Lim x->0 (e^sqrt(x) -2)/x
solve it.
Thank
I solved it but I've got 2 answers and I'm not sure. Sorry about my english. I'm not a native speaker .
perhaps you were a bit over-eager to use l'hopital?
we can use l'hopital once, to get:
$\displaystyle \lim_{x \to 0^+} \frac{e^{\sqrt{x}} - 1}{x} = \lim_{x \to 0^+} \frac{e^{\sqrt{x}}}{2\sqrt{x}}$
but in the latter limit, the numerator goes to 1, while the denominator goes to 0, so the ratio is unbounded.

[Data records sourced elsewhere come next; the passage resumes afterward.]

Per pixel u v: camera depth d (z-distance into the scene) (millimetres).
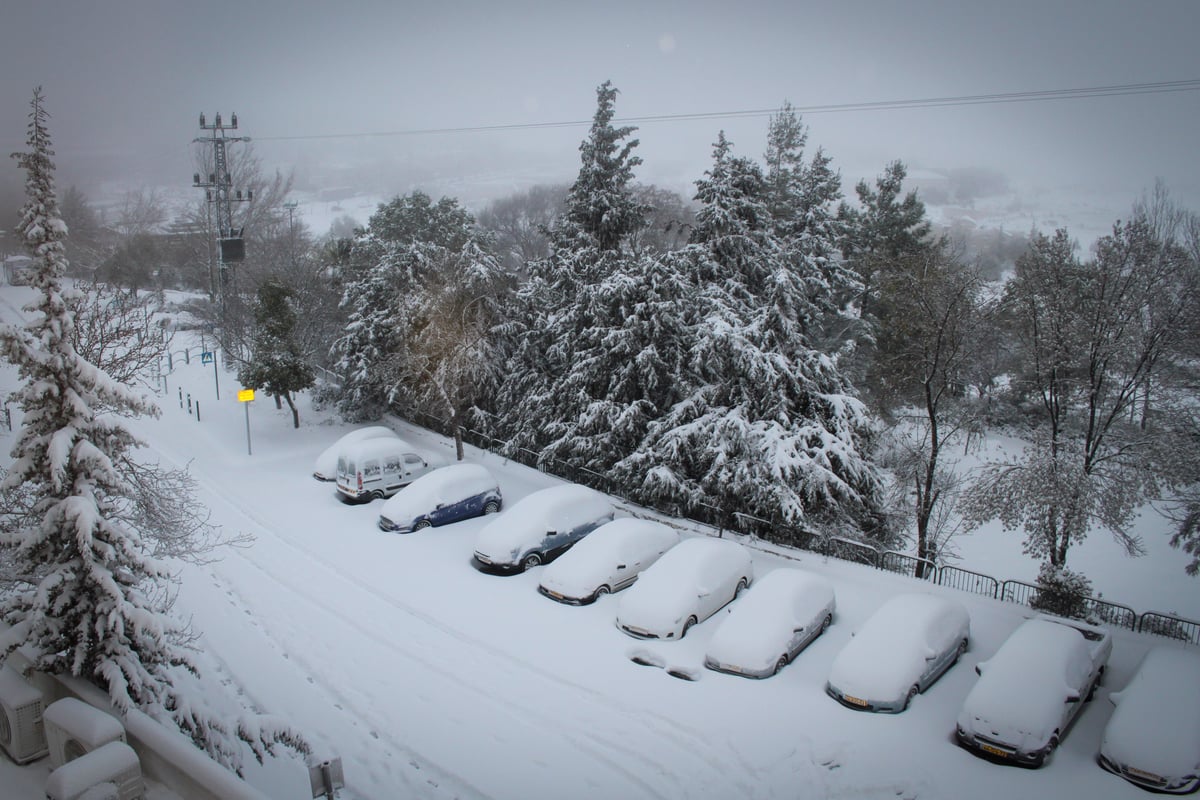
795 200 35844
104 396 11461
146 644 11688
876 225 35844
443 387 28391
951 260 26516
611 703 12781
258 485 24359
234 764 10570
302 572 17938
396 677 13508
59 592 11281
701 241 24906
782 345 21438
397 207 45375
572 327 26109
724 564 16469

If you allow complex values, then it is alright to use a two-sided limit but then if you are allowing such things, you might as well consider the limit on the complex plane. This might be a bit of a tangent but here we go. Let
$\displaystyle f(z) = \frac{e^{\sqrt{z}}-1}{z}$
for complex values $\displaystyle z$. We'll show that $\displaystyle f(z)$ is analytic. The condition with the Cauchy-Riemann equations is equivalent to saying that
$\displaystyle \frac{\partial f}{\partial \overline{z}} = \frac{1}{2}\left(\frac{\partial}{\partial x}+i\frac{\partial}{\partial y}\right)f = 0$
for $\displaystyle z = x + i y$
If you calculate this, it is indeed equal to zero. So the function is analytic and we can take the limit as $\displaystyle z \to 0$. The limit happens to be real and unbounded in the positive direction.